Global Solar Radiation Models in Minas Gerais, Southeastern Brazil

Abstract EN

Accurate and complete global solar radiation (Hs) data at a specific region are crucial for regional climate assessment, crop growth modeling, and all operations that use solar energy.

However, in the Minas Gerais state, Southeastern Brazil (SEB), the number of weather stations that measure global solar radiation is scarce, and when it is available, it presents gaps in the time series.

An attractive alternative to solve the data gap problem is to estimate global solar radiation using empirical models.

In this study, thirteen models based on maximum and minimum air temperatures, precipitation, sunshine duration, and extraterrestrial solar radiation were compared in the daily estimation of Hs.

Data from 10 weather stations, from 1999 to 2017, located in Minas Gerais were used.

Also, cluster analysis was used to group the localities (weather stations) with similar patterns of model performance, climatic classification (Köppen–Geiger and Thornthwaite), and seasonal data variability, considering minimum and maximum air temperatures, precipitation, sunshine duration, and global solar radiation.

Although it is apparently simple, studies on this subject are scarce and the few existing ones in Minas Gerais have flaws, which justifies this study.
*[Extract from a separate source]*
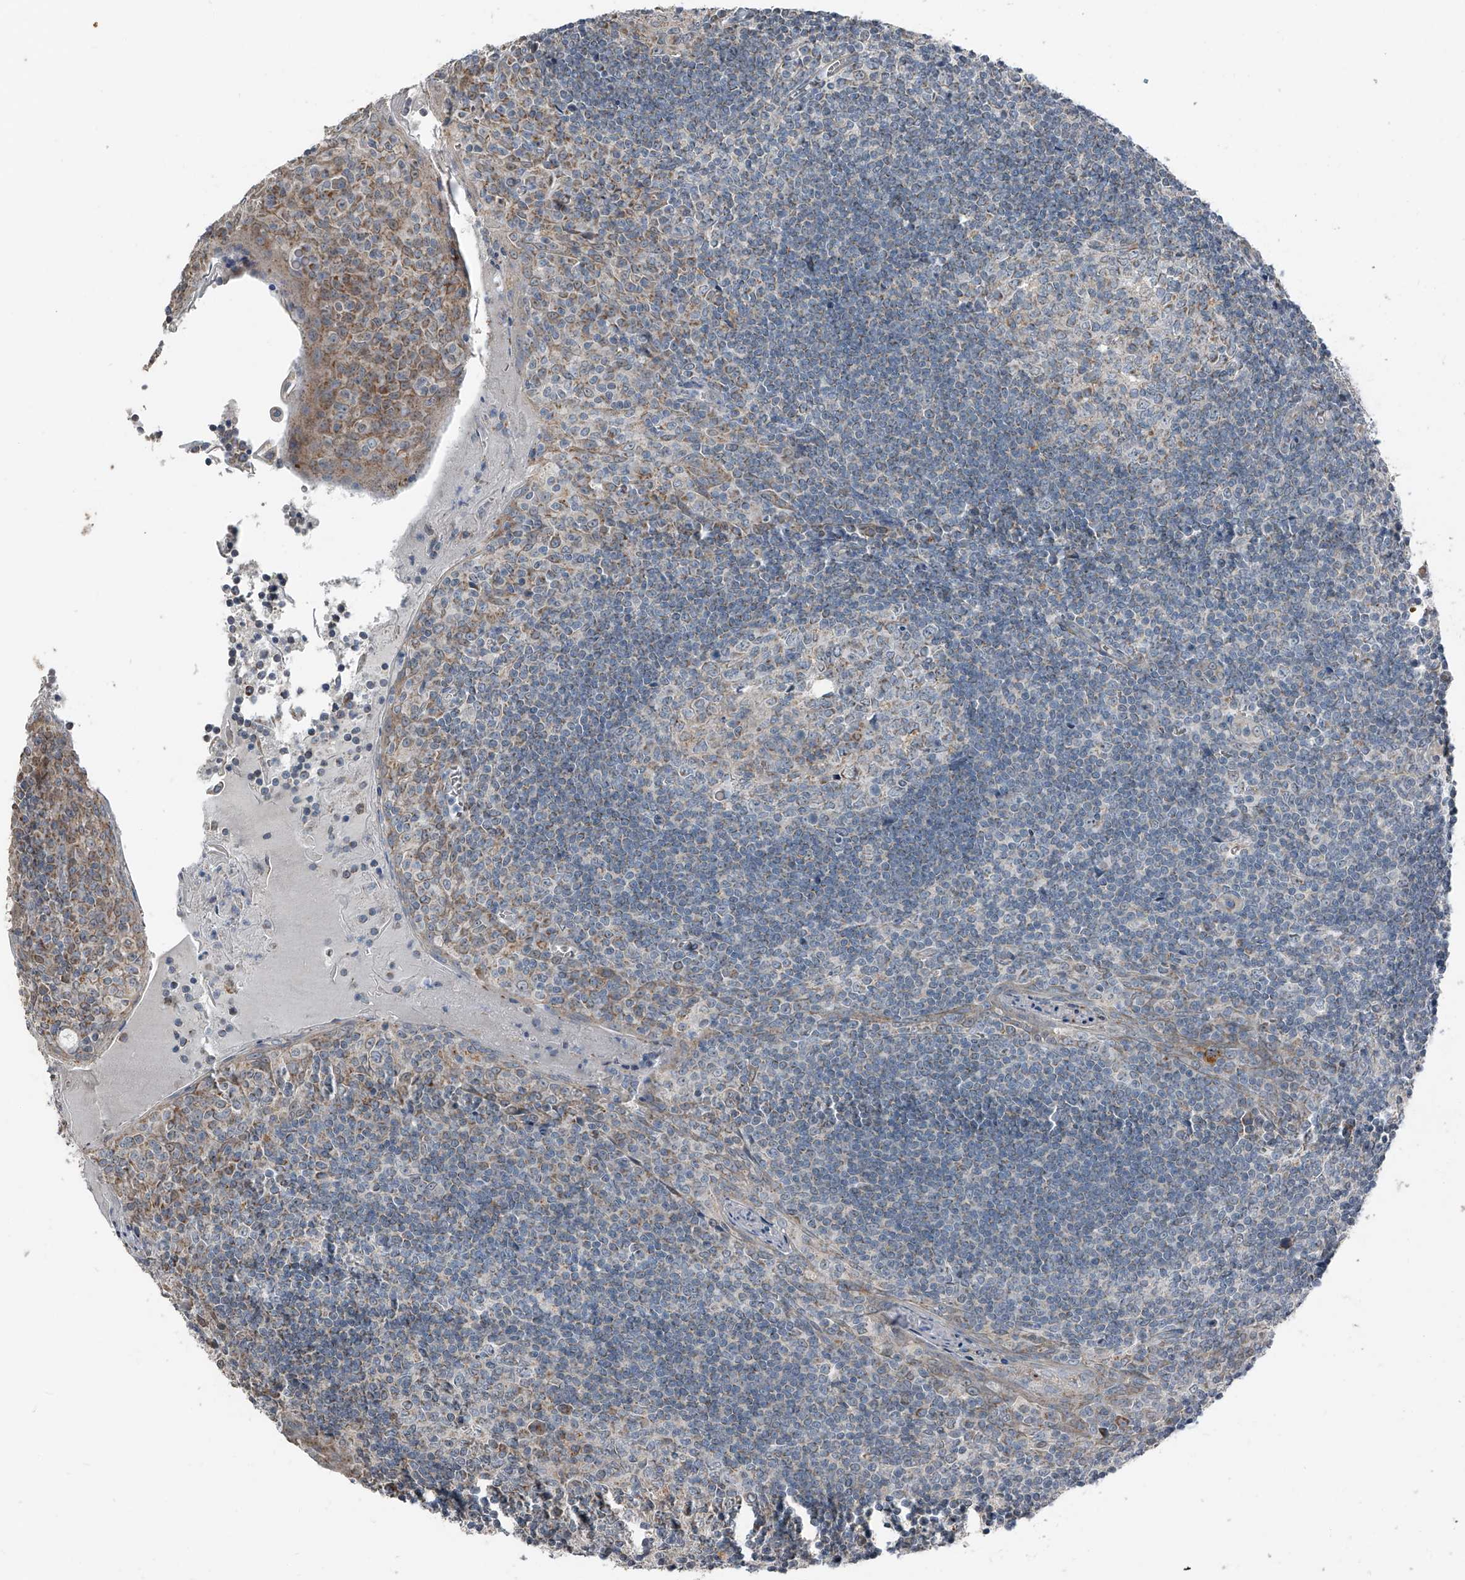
{"staining": {"intensity": "weak", "quantity": "25%-75%", "location": "cytoplasmic/membranous"}, "tissue": "tonsil", "cell_type": "Germinal center cells", "image_type": "normal", "snomed": [{"axis": "morphology", "description": "Normal tissue, NOS"}, {"axis": "topography", "description": "Tonsil"}], "caption": "Protein expression analysis of normal tonsil exhibits weak cytoplasmic/membranous expression in approximately 25%-75% of germinal center cells. The protein is shown in brown color, while the nuclei are stained blue.", "gene": "CHRNA7", "patient": {"sex": "male", "age": 27}}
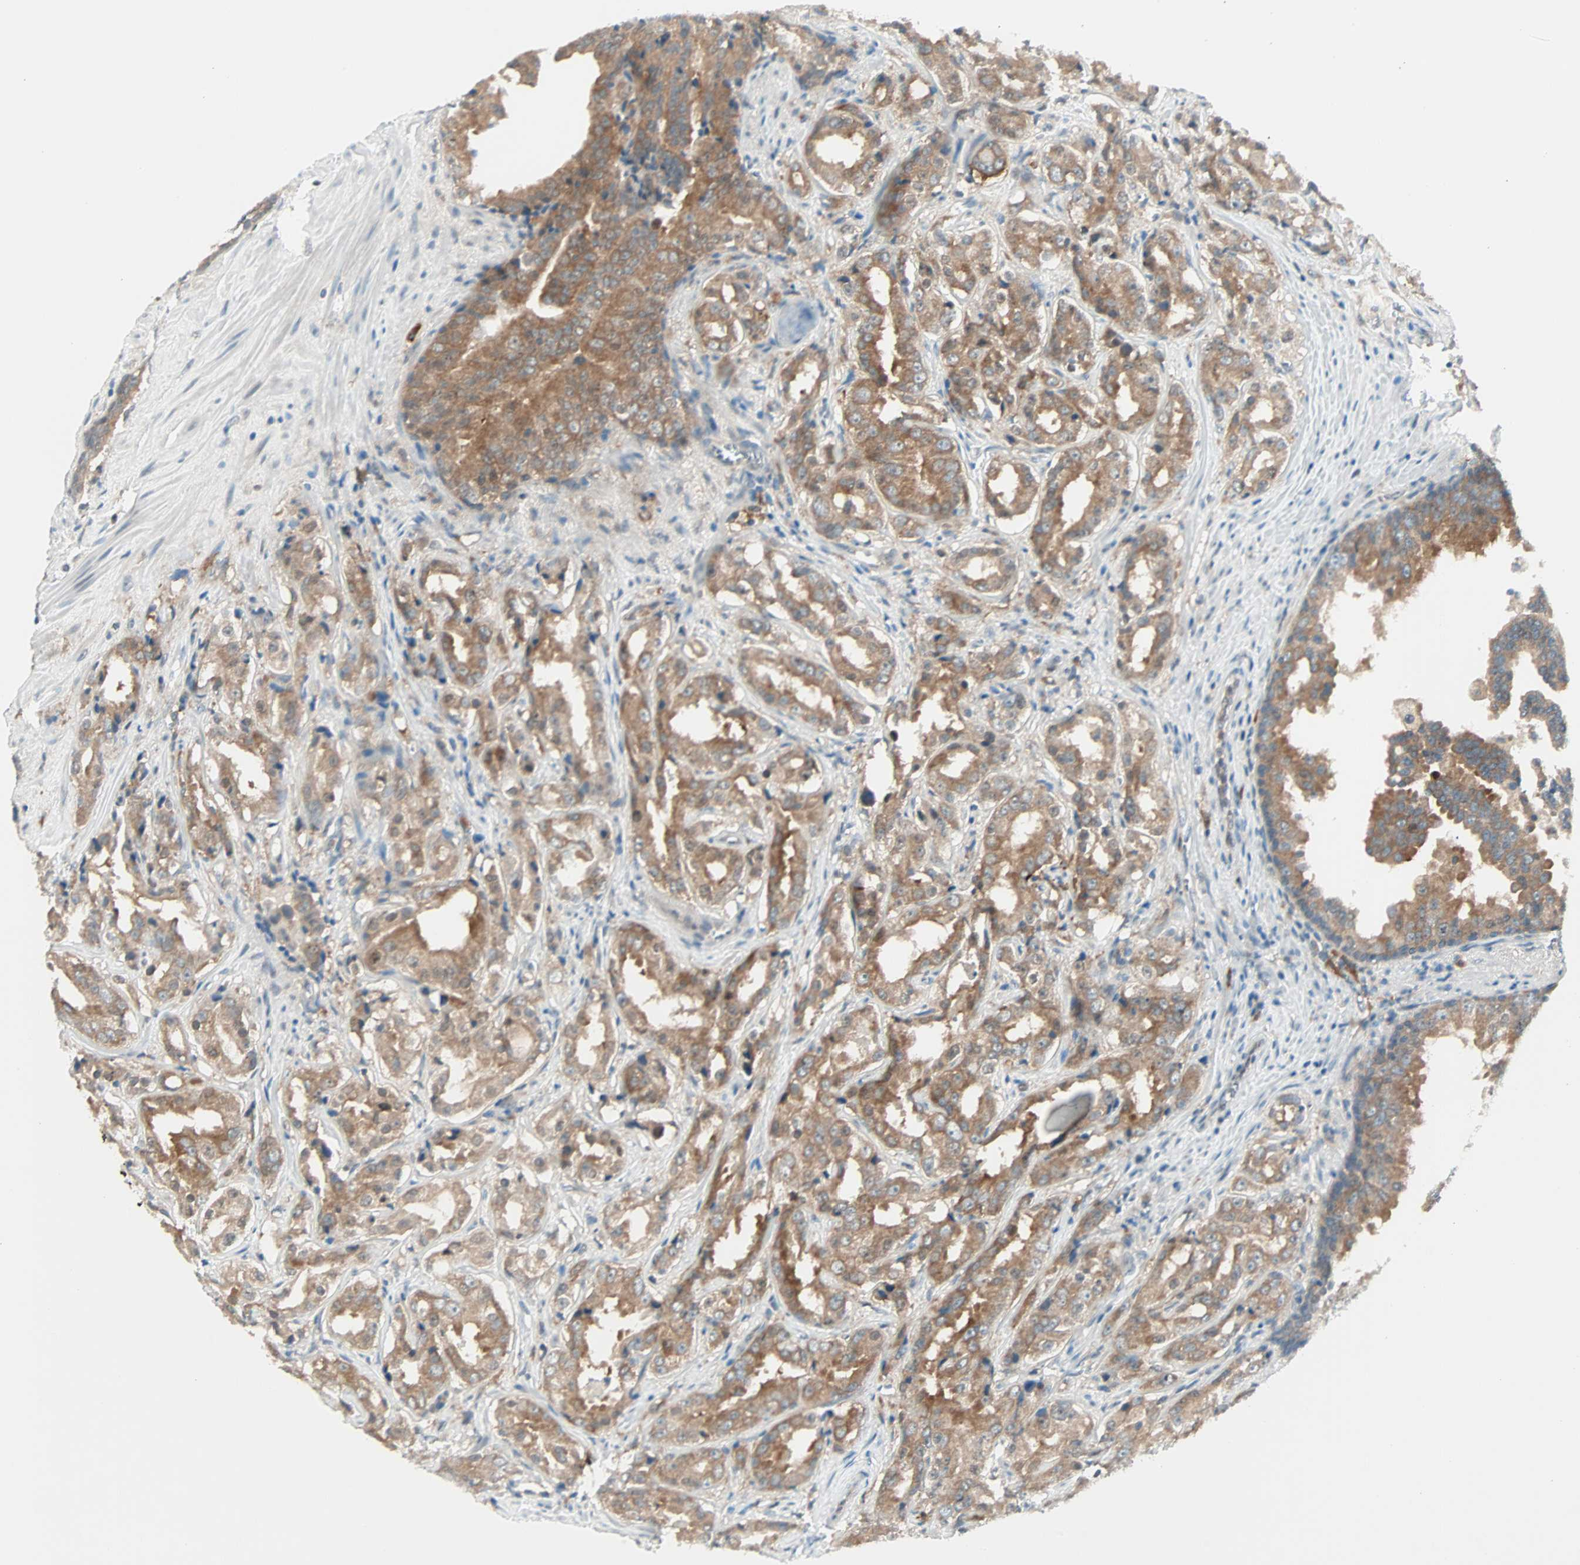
{"staining": {"intensity": "moderate", "quantity": ">75%", "location": "cytoplasmic/membranous"}, "tissue": "prostate cancer", "cell_type": "Tumor cells", "image_type": "cancer", "snomed": [{"axis": "morphology", "description": "Adenocarcinoma, High grade"}, {"axis": "topography", "description": "Prostate"}], "caption": "Immunohistochemistry (IHC) histopathology image of prostate cancer (adenocarcinoma (high-grade)) stained for a protein (brown), which exhibits medium levels of moderate cytoplasmic/membranous positivity in approximately >75% of tumor cells.", "gene": "SMIM8", "patient": {"sex": "male", "age": 73}}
The models were evaluated by root mean square error (RMSE), mean absolute percentage error (MAPE), mean bias error (BIAS), Willmott’s index of agreement (d), and performance index (c-index).

Models based on sunshine duration, such as those proposed by Ertekin and Yaldiz and by Newland, showed the best performance (average c-index = 0.71).

Models based on temperature and precipitation showed the worst results (average c-index = 0.41).

Cluster analysis showed that there is a similar pattern between the performance of the models, climatic classification, and seasonal variability of data among the localities of Minas Gerais.

In general, models that presented extremely poor performance were formed with weather stations located in the dry zone, but with different climate classification, and models that presented very good (and good) performance were composed by weather stations located in the humid zone (dry subhumid) with the same climate classification and similar seasonal variability.

Furthermore, the models based on temperature have a tendency to overestimate radiation values below 10 MJ·m−2 day−1 and to underestimate values higher than 25 MJ·m−2 day−1.

This point is a limitation of the model for estimating global solar radiation below and above these levels, showing the influence of atmospheric systems and atmospheric attenuation mechanisms of global solar radiation.